Premier Religious medieval art museum of 29,000 artefacts distributed over 4 floors of space that includes paintings, sculptures, jewellery & iron work

Updated: Oct 26, 2023 by: Barcelona Travel Hacks Views: 1.1k

About Museo Episcopal De Vic

The Vic Medieval Art Museum, Museu Episcopal de Vic (MEV) contains a magnificent collection of medieval art of paintings and sculpture from the Catalan Romanesque and Gothic periods. The collections of precious metals, textile, foundry, glass and ceramics also form the representation of decorative art in Catalonia.

Museu Episcopal de Vic (MEV) is one of Europe's premier Religious art museums counting over twenty-nine thousand pieces on display.

Vic Medieval Art Museum History

The Museum was founded after the Artistic Archaeological Exhibition of Retrospective Art held in Vic in 1868 in conjunction with the founding of the Societat Arqueològica de Vic, which was entrusted with the creation of a Lapidary Museum.

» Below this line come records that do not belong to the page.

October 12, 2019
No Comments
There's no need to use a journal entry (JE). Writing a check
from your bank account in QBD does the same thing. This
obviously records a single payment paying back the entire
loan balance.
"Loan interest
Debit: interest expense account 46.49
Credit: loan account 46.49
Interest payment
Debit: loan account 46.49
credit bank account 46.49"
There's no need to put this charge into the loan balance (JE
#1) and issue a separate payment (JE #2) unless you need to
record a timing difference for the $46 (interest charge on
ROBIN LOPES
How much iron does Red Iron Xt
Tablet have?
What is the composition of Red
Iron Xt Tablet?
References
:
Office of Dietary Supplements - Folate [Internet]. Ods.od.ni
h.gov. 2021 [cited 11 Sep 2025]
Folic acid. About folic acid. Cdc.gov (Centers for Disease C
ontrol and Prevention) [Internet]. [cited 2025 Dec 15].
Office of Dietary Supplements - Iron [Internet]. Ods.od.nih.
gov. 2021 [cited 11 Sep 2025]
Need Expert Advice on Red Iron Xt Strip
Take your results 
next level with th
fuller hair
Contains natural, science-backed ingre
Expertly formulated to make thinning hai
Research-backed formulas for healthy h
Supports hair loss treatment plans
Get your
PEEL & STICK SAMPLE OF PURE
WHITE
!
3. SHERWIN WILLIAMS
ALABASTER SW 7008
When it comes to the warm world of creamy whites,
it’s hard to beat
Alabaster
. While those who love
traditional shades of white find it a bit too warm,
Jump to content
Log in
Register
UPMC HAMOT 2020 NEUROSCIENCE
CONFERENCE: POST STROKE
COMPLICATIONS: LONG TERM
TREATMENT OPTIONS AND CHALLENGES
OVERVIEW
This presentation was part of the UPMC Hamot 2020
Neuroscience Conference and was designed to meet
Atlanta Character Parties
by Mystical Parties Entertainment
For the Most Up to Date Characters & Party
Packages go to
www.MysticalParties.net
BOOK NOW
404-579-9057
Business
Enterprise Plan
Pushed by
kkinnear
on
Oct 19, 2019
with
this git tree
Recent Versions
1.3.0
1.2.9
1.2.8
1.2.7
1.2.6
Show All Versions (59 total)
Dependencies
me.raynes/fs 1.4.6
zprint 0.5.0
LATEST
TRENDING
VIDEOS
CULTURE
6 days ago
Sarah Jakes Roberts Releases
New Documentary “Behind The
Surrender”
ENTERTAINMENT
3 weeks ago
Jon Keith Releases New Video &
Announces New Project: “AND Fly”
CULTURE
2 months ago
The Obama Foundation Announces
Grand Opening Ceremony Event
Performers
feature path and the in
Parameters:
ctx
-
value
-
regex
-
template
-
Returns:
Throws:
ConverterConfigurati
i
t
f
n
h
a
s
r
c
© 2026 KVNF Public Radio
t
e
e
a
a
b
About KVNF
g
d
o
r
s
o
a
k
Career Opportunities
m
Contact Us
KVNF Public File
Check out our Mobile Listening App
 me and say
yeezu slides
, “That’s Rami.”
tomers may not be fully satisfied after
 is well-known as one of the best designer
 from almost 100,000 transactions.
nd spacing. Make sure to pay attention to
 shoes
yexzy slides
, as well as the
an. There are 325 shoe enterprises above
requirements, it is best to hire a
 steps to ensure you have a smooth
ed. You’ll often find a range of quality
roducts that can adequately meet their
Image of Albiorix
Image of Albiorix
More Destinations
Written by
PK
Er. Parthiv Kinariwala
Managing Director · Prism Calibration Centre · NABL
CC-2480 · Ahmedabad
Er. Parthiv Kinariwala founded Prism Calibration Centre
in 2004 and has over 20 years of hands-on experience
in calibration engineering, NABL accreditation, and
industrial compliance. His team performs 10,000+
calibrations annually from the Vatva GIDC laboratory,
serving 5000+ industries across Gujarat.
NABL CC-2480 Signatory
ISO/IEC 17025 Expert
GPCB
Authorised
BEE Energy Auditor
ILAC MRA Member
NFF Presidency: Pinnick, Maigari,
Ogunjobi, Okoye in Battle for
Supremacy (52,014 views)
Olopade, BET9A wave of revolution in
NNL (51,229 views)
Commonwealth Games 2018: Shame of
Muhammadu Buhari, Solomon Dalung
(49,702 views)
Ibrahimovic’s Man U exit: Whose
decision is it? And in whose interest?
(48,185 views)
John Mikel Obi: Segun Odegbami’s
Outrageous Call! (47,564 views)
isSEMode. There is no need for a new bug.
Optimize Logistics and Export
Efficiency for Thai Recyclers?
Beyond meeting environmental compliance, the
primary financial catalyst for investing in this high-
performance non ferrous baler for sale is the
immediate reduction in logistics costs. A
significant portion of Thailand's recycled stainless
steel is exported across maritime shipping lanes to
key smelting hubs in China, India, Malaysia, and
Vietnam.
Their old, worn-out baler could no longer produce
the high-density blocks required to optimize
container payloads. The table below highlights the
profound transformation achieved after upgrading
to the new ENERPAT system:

This was the foundation of the Museo Episcopal de Vic in 1891.

The first curator of the museum was Antoni d'Espona i de Nuix (1891-1898). The outstanding collections of medieval art and decorative arts put together in those first years were published in 1893 in the form of a catalogue, traditionally considered the first scientific catalogue of any Catalan museum. To begin with, the collections were exhibited above the old Gothic cloister of the cathedral, on a floor built in 1804 by Bishop Francesc de Veyan.

In 1898 Josep Gudiol i Cunill (1872-1931) replaced Antoni d'Espona and became the driving force behind the acquisition, installation and classification of the museum's collections. Shortly afterwards, in 1902, Josep Gudiol i Cunill published Nocions d'Arqueologia Sagrada Catalana, in which he established the criteria for the classification of the arts. Josep Gudiol i Cunill's musicographic project was based on the separate exhibition of the collections, each one ordered according to chronological and typological criteria. All the objects the museum added over the years were exhibited to the public in rooms that soon became too small.

Succeeded by Eduard Junyent i Subirà (1932-1978), Eduard gave priority to increasing the exhibition space of the collections of Romanesque and Gothic painting and sculpture. This wish to create a medieval art gallery unique in Europe, with Romanesque paintings on wood beginning with the Catalan masters of the 12th century. however, enlargement of the exhibition of the collections was not possible until the premises of the school of Sant Josep became available, where from 1948 to 1967, in successive stages, the first and second floors of the school were opened to the public with the collections of art and archaeology and the inner courtyard with the lapidary collection.

His successor, Miquel dels Sants Gros i Pujol (1933-present), kept the layout of the rooms he had inherited from Eduard Junyent. During his years as the curator of the Episcopal Museum he promoted several studies on the museum collections and he inaugurated the publication of catalogues of different collections.